### Exercises
a – Quote the estate planning text word for word, beginning at the words "Estate planning is a" and stopping after "family and heirs.".
b – Carry the estate planning text forward from the point where it ends.

Over 50% of our adult population does not have a current or up-to-date estate plan to protect themselves and their family’s assets; that’s half of your family, friends, and associates.
Estate planning is a financial process that can protect you and your family and is a very important component of your overall financial planning. Now is the perfect time to put your estate planning house in order. If you don’t have an up-to-date estate plan and you happen to get hurt or sick and cannot manage your financial affairs, the courts will have to appoint someone to manage them for you. The person they appoint might not be the one you would want to perform those tasks.
WHAT’S AT STAKE
Without an estate plan, when you pass away, your affairs will be settled by default through a complex legal system called “probate.” The handling of your financial affairs can turn into a costly and frustrating ordeal for your family and heirs.
The crafting of a good estate plan starts with planning, followed by the proper drafting and signing of appropriate legal documents such as wills, trusts, buy-sell agreements, durable powers of attorney for asset management, and an advanced health-care directive or health-care power of attorney. Having these documents in place saves you and your family a lot of money and time at a very difficult and emotional time.
Your estate planning should also address the coordination of the way you hold title to your various assets, your beneficiary selections, and the possible transfer of certain assets while you are alive.
Regardless of the extent of your net worth, estate planning is important for everyone. Complex strategies may be used by wealthy people to reduce death taxes and costs. Others may only require a simple will and/or trust to pass on property to their heirs and provide for minor children.
Even if a simple will is all you require, an estate plan is an essential part of your financial planning. Everybody will need it someday. The time to address or update your estate plan is now.
CHECKLIST — SEVEN STEPS TOWARD SUCCESSFUL ESTATE PLANNING
1. DEFINE YOUR GOALS
What do you want to happen to your assets in the event of your death or disability? If your beneficiaries predecease you, who are your alternate selections? How will your assets be distributed, and when will these distributions take place?
Decisions on distribution of your estate assets should take into account the size of the estate, the ages and abilities of your children, and your personal desires. For example, a distribution to children over time might consist of 10 percent of the estate at age 18, 25 percent at age 21, 50 percent at age 24 or upon completion of college, and the balance at age 30.

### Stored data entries
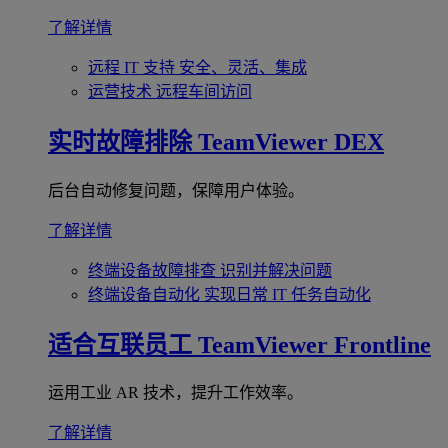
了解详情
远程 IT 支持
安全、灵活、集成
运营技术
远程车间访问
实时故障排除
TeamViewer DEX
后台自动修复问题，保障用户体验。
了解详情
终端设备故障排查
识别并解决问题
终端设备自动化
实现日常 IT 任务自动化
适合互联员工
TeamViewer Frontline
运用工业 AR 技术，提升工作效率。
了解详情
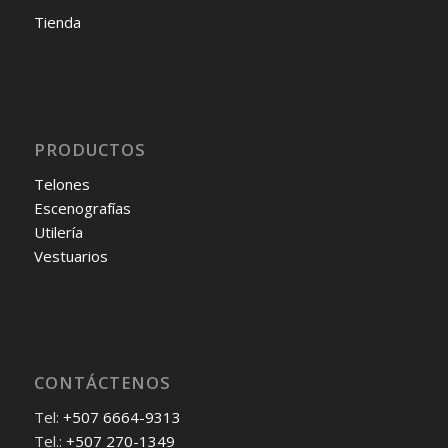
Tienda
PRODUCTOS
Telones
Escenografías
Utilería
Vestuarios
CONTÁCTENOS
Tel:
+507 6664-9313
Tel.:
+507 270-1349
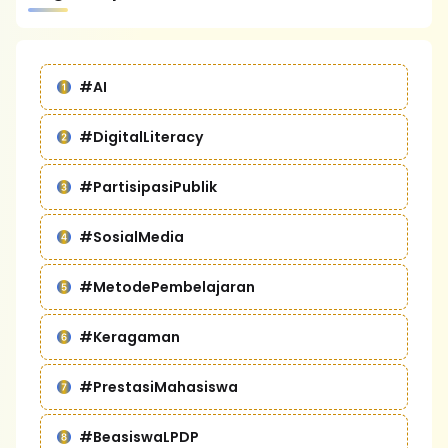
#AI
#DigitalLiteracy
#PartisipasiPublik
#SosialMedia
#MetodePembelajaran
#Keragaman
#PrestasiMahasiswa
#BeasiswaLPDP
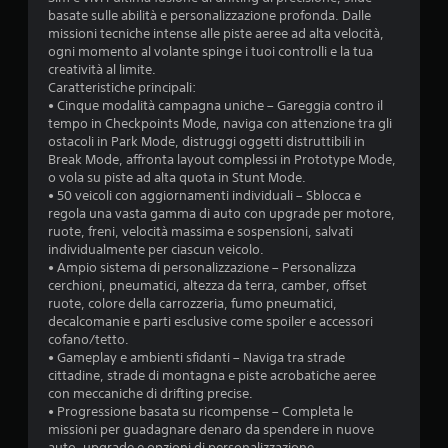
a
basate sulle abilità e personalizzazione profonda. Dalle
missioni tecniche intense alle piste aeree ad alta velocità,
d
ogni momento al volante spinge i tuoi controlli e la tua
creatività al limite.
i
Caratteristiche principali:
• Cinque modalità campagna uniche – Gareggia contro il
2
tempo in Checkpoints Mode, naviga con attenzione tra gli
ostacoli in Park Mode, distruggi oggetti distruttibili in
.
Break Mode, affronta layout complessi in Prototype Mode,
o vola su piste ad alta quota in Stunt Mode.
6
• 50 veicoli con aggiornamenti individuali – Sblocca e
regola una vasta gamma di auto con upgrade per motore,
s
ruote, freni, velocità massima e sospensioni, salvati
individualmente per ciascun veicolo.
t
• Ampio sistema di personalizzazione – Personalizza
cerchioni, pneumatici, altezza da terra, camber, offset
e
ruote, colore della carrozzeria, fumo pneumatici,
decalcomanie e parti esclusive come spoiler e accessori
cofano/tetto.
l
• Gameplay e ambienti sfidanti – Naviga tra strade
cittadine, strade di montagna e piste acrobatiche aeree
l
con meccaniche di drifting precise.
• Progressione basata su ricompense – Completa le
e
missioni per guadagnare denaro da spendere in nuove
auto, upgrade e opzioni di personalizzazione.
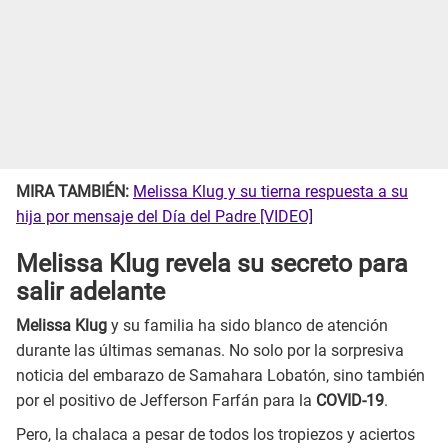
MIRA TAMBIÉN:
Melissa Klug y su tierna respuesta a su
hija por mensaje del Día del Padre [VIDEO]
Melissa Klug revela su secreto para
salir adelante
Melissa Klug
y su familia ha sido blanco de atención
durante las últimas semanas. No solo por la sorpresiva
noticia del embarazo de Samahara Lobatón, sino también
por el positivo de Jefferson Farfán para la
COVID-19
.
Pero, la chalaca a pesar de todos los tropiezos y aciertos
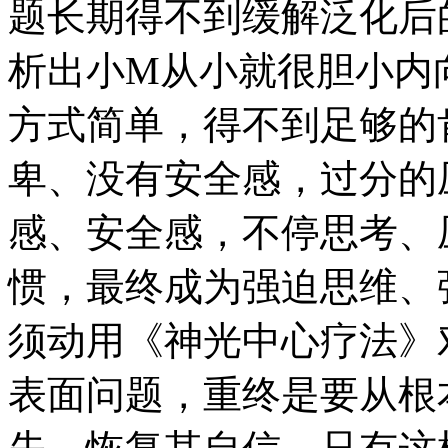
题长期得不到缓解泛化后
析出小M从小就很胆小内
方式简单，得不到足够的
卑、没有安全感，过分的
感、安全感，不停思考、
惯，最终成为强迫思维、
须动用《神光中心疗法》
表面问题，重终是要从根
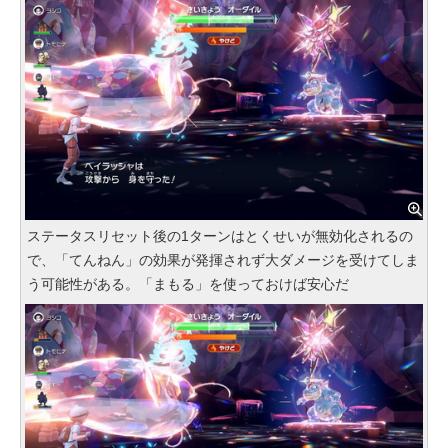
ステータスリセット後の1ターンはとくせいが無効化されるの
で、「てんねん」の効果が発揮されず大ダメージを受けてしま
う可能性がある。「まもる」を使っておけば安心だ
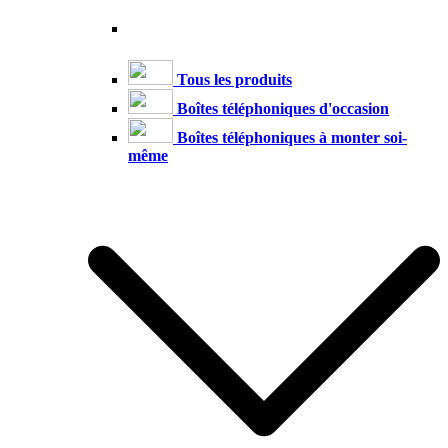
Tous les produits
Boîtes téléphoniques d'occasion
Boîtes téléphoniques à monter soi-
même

### Expected responses
a –
Estate planning is a financial process that can protect you and your family and is a very important component of your overall financial planning. Now is the perfect time to put your estate planning house in order. If you don’t have an up-to-date estate plan and you happen to get hurt or sick and cannot manage your financial affairs, the courts will have to appoint someone to manage them for you. The person they appoint might not be the one you would want to perform those tasks.
WHAT’S AT STAKE
Without an estate plan, when you pass away, your affairs will be settled by default through a complex legal system called “probate.” The handling of your financial affairs can turn into a costly and frustrating ordeal for your family and heirs.

b –
Choose your appointees for important roles: Who will be your executor and, if applicable, trustee and/or guardians? It is advisable to list at least a first and second alternate for each appointment in case your first choice is unwilling or unable to serve.
If you have children who are minors, the appointment of a guardian is probably the most important decision you’ll make. With the court’s approval, this person, or persons, will raise your children. Consider appointing a family member and spouse, or another close couple who’ll care for your children the way you would want.
2. BUILD YOUR TEAM
You may want to consider listing multiple executors, trustees, and guardians to serve together in handling the details of your estate. This can provide a check-and-balance system for the appointees and help them avoid oversights or misappropriations. Consider appointing family members, friends, professionals, advisers and/or trust companies for this position.
There is some risk here: If these people disagree and have problems, they can each be represented in court by counsel paid for by your estate, so be very careful in making your selections.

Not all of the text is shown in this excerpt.